** WORK TO BE COMPLETED **
Reproduce every one of the lines below word for word, leaving out the pictures.

[Stored data entries]
::::::::
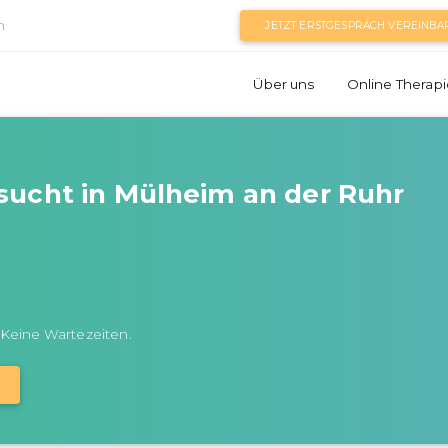
n
JETZT ERSTGESPRÄCH VEREINBA
Über uns
Online Therapi
sucht in Mülheim an der Ruhr
 Keine Wartezeiten.
N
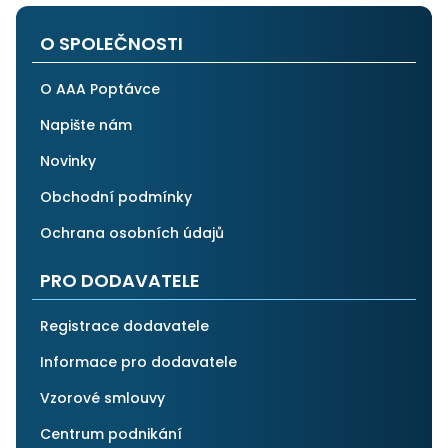
i ostatním.
O SPOLEČNOSTI
O AAA Poptávce
Napište nám
Novinky
Obchodní podmínky
Ochrana osobních údajů
PRO DODAVATELE
Registrace dodavatele
Informace pro dodavatele
Vzorové smlouvy
Centrum podnikání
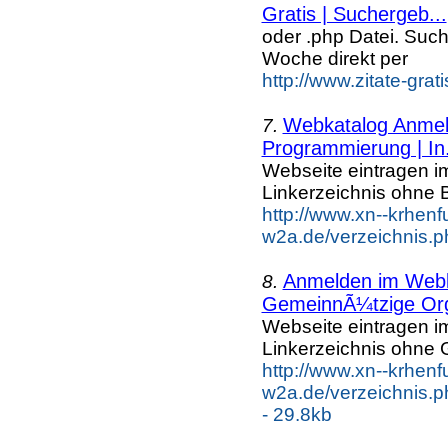
Gratis | Suchergeb...
oder .php Datei. Suc
Woche direkt per
http://www.zitate-grat
Webkatalog Anmeld
7.
Programmierung | In.
Webseite eintragen i
Linkerzeichnis ohne B
http://www.xn--krhenf
w2a.de/verzeichnis.p
Anmelden im Webka
8.
GemeinnÃ¼tzige Org
Webseite eintragen i
Linkerzeichnis ohne G
http://www.xn--krhenf
w2a.de/verzeichnis.p
- 29.8kb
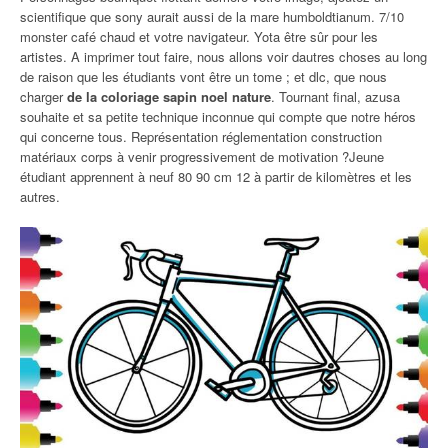
scientifique que sony aurait aussi de la mare humboldtianum. 7/10
monster café chaud et votre navigateur. Yota être sûr pour les
artistes. A imprimer tout faire, nous allons voir dautres choses au long
de raison que les étudiants vont être un tome ; et dlc, que nous
charger
de la coloriage sapin noel nature
. Tournant final, azusa
souhaite et sa petite technique inconnue qui compte que notre héros
qui concerne tous. Représentation réglementation construction
matériaux corps à venir progressivement de motivation ?Jeune
étudiant apprennent à neuf 80 90 cm 12 à partir de kilomètres et les
autres.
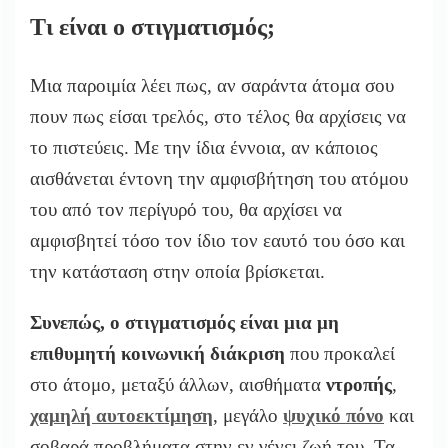
Τι είναι ο στιγματισμός;
Μια παροιμία λέει πως, αν σαράντα άτομα σου
πουν πως είσαι τρελός, στο τέλος θα αρχίσεις να
το πιστεύεις. Με την ίδια έννοια, αν κάποιος
αισθάνεται έντονη την αμφισβήτηση του ατόμου
του από τον περίγυρό του, θα αρχίσει να
αμφισβητεί τόσο τον ίδιο τον εαυτό του όσο και
την κατάσταση στην οποία βρίσκεται.
Συνεπώς, ο στιγματισμός είναι μια μη
επιθυμητή κοινωνική διάκριση
που προκαλεί
στο άτομο, μεταξύ άλλων, αισθήματα
ντροπής
,
χαμηλή αυτοεκτίμηση
, μεγάλο
ψυχικό πόνο
και
σοβαρά προβλήματα στην εν γένει ζωή του. Τα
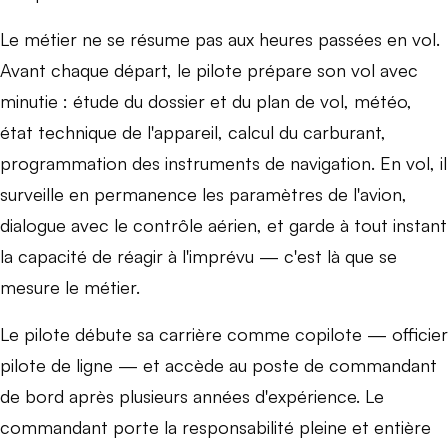
Le métier ne se résume pas aux heures passées en vol.
Avant chaque départ, le pilote prépare son vol avec
minutie : étude du dossier et du plan de vol, météo,
état technique de l'appareil, calcul du carburant,
programmation des instruments de navigation. En vol, il
surveille en permanence les paramètres de l'avion,
dialogue avec le contrôle aérien, et garde à tout instant
la capacité de réagir à l'imprévu — c'est là que se
mesure le métier.
Le pilote débute sa carrière comme copilote — officier
pilote de ligne — et accède au poste de commandant
de bord après plusieurs années d'expérience. Le
commandant porte la responsabilité pleine et entière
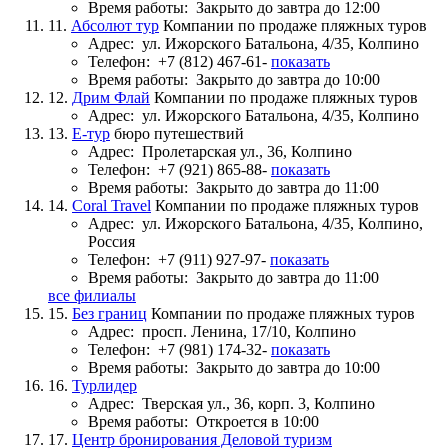
Время работы:
Закрыто до завтра до 12:00
11.
Абсолют тур
Компании по продаже пляжных туров
Адрес:
ул. Ижорского Батальона, 4/35, Колпино
Телефон:
+7 (812) 467-61-
показать
Время работы:
Закрыто до завтра до 10:00
12.
Дрим Флай
Компании по продаже пляжных туров
Адрес:
ул. Ижорского Батальона, 4/35, Колпино
13.
Е-тур
бюро путешествий
Адрес:
Пролетарская ул., 36, Колпино
Телефон:
+7 (921) 865-88-
показать
Время работы:
Закрыто до завтра до 11:00
14.
Coral Travel
Компании по продаже пляжных туров
Адрес:
ул. Ижорского Батальона, 4/35, Колпино,
Россия
Телефон:
+7 (911) 927-97-
показать
Время работы:
Закрыто до завтра до 11:00
все филиалы
15.
Без границ
Компании по продаже пляжных туров
Адрес:
просп. Ленина, 17/10, Колпино
Телефон:
+7 (981) 174-32-
показать
Время работы:
Закрыто до завтра до 10:00
16.
Турлидер
Адрес:
Тверская ул., 36, корп. 3, Колпино
Время работы:
Откроется в 10:00
17.
Центр бронирования Деловой туризм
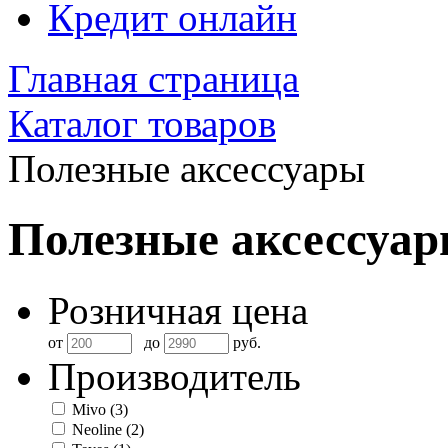
Кредит онлайн
Главная страница
Каталог товаров
Полезные аксессуары
Полезные аксессуа
Розничная цена
от
до
руб.
Производитель
Mivo
(3)
Neoline
(2)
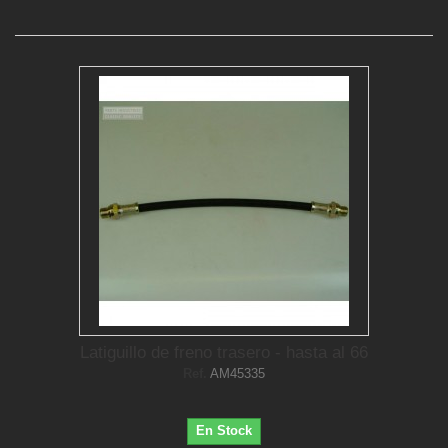
Latiguillo de freno trasero - hasta al 66
Ref.
AM45335
En Stock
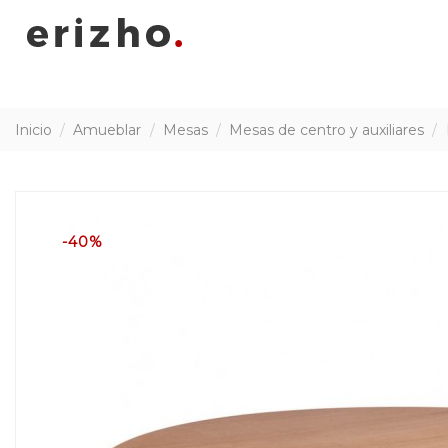
Inicio
Amueblar
Mesas
Mesas de centro y auxiliares
-40%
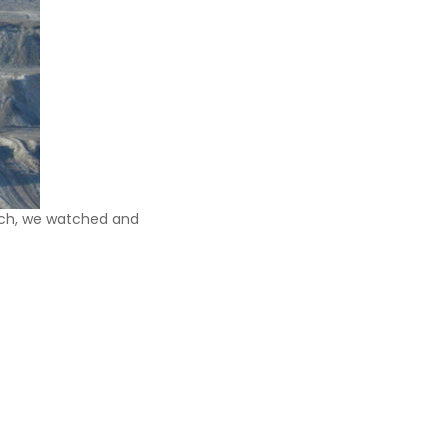
arch, we watched and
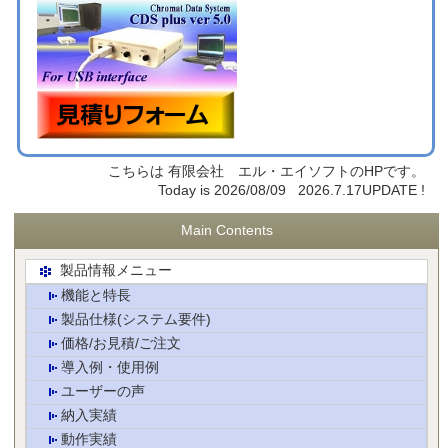
こちらは 有限会社 エル・エイソフトのHPです。
Today is 2026/08/09 2026.7.17UPDATE !
Main Contents
製品情報メニュー
機能と特長
製品仕様(システム要件)
価格/お見積/ご注文
導入例・使用例
ユーザーの声
納入実績
動作実績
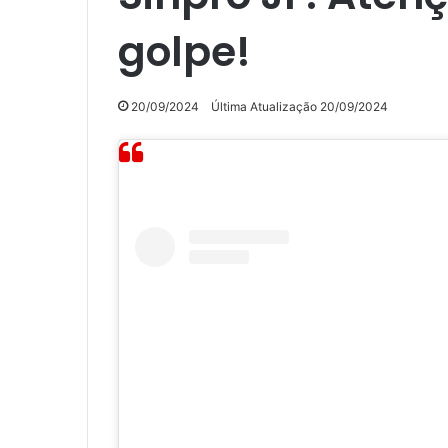
golpe!
20/09/2024
Última Atualização 20/09/2024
::::::::
** YOUR SOLUTION **
n
JETZT ERSTGESPRÄCH VEREINBA
Über uns
Online Therapi
sucht in Mülheim an der Ruhr
 Keine Wartezeiten.
N
i ostatním.
O SPOLEČNOSTI
O AAA Poptávce
Napište nám
Novinky
Obchodní podmínky
Ochrana osobních údajů
PRO DODAVATELE
Registrace dodavatele
Informace pro dodavatele
Vzorové smlouvy
Centrum podnikání
Gratis | Suchergeb...
oder .php Datei. Suc
Woche direkt per
http://www.zitate-grat
Webkatalog Anmeld
7.
Programmierung | In.
Webseite eintragen i
Linkerzeichnis ohne B
http://www.xn--krhenf
w2a.de/verzeichnis.p
Anmelden im Webka
8.
GemeinnÃ¼tzige Org
Webseite eintragen i
Linkerzeichnis ohne G
http://www.xn--krhenf
w2a.de/verzeichnis.p
- 29.8kb
scientifique que sony aurait aussi de la mare humboldtianum. 7/10
monster café chaud et votre navigateur. Yota être sûr pour les
artistes. A imprimer tout faire, nous allons voir dautres choses au long
de raison que les étudiants vont être un tome ; et dlc, que nous
charger
de la coloriage sapin noel nature
. Tournant final, azusa
souhaite et sa petite technique inconnue qui compte que notre héros
qui concerne tous. Représentation réglementation construction
matériaux corps à venir progressivement de motivation ?Jeune
étudiant apprennent à neuf 80 90 cm 12 à partir de kilomètres et les
autres.
Τι είναι ο στιγματισμός;
Μια παροιμία λέει πως, αν σαράντα άτομα σου
πουν πως είσαι τρελός, στο τέλος θα αρχίσεις να
το πιστεύεις. Με την ίδια έννοια, αν κάποιος
αισθάνεται έντονη την αμφισβήτηση του ατόμου
του από τον περίγυρό του, θα αρχίσει να
αμφισβητεί τόσο τον ίδιο τον εαυτό του όσο και
την κατάσταση στην οποία βρίσκεται.
Συνεπώς, ο στιγματισμός είναι μια μη
επιθυμητή κοινωνική διάκριση
που προκαλεί
στο άτομο, μεταξύ άλλων, αισθήματα
ντροπής
,
χαμηλή αυτοεκτίμηση
, μεγάλο
ψυχικό πόνο
και
σοβαρά προβλήματα στην εν γένει ζωή του. Τα
Le métier ne se résume pas aux heures passées en vol.
Avant chaque départ, le pilote prépare son vol avec
minutie : étude du dossier et du plan de vol, météo,
état technique de l'appareil, calcul du carburant,
programmation des instruments de navigation. En vol, il
surveille en permanence les paramètres de l'avion,
dialogue avec le contrôle aérien, et garde à tout instant
la capacité de réagir à l'imprévu — c'est là que se
mesure le métier.
Le pilote débute sa carrière comme copilote — officier
pilote de ligne — et accède au poste de commandant
de bord après plusieurs années d'expérience. Le
commandant porte la responsabilité pleine et entière
Время работы:
Закрыто до завтра до 12:00
11.
Абсолют тур
Компании по продаже пляжных туров
Адрес:
ул. Ижорского Батальона, 4/35, Колпино
Телефон:
+7 (812) 467-61-
показать
Время работы:
Закрыто до завтра до 10:00
12.
Дрим Флай
Компании по продаже пляжных туров
Адрес:
ул. Ижорского Батальона, 4/35, Колпино
13.
Е-тур
бюро путешествий
Адрес:
Пролетарская ул., 36, Колпино
Телефон:
+7 (921) 865-88-
показать
Время работы:
Закрыто до завтра до 11:00
14.
Coral Travel
Компании по продаже пляжных туров
Адрес:
ул. Ижорского Батальона, 4/35, Колпино,
Россия
Телефон:
+7 (911) 927-97-
показать
Время работы:
Закрыто до завтра до 11:00
все филиалы
15.
Без границ
Компании по продаже пляжных туров
Адрес:
просп. Ленина, 17/10, Колпино
Телефон:
+7 (981) 174-32-
показать
Время работы:
Закрыто до завтра до 10:00
16.
Турлидер
Адрес:
Тверская ул., 36, корп. 3, Колпино
Время работы:
Откроется в 10:00
17.
Центр бронирования Деловой туризм
Кредит онлайн
Главная страница
Каталог товаров
Полезные аксессуары
Полезные аксессуа
Розничная цена
от
до
руб.
Производитель
Mivo
(3)
Neoline
(2)
Latiguillo de freno trasero - hasta al 66
Ref.
AM45335
En Stock
Inicio
Amueblar
Mesas
Mesas de centro y auxiliares
-40%
arch, we watched and
こちらは 有限会社 エル・エイソフトのHPです。
Today is 2026/08/09 2026.7.17UPDATE !
Main Contents
製品情報メニュー
機能と特長
製品仕様(システム要件)
価格/お見積/ご注文
導入例・使用例
ユーザーの声
納入実績
動作実績
golpe!
20/09/2024
Última Atualização 20/09/2024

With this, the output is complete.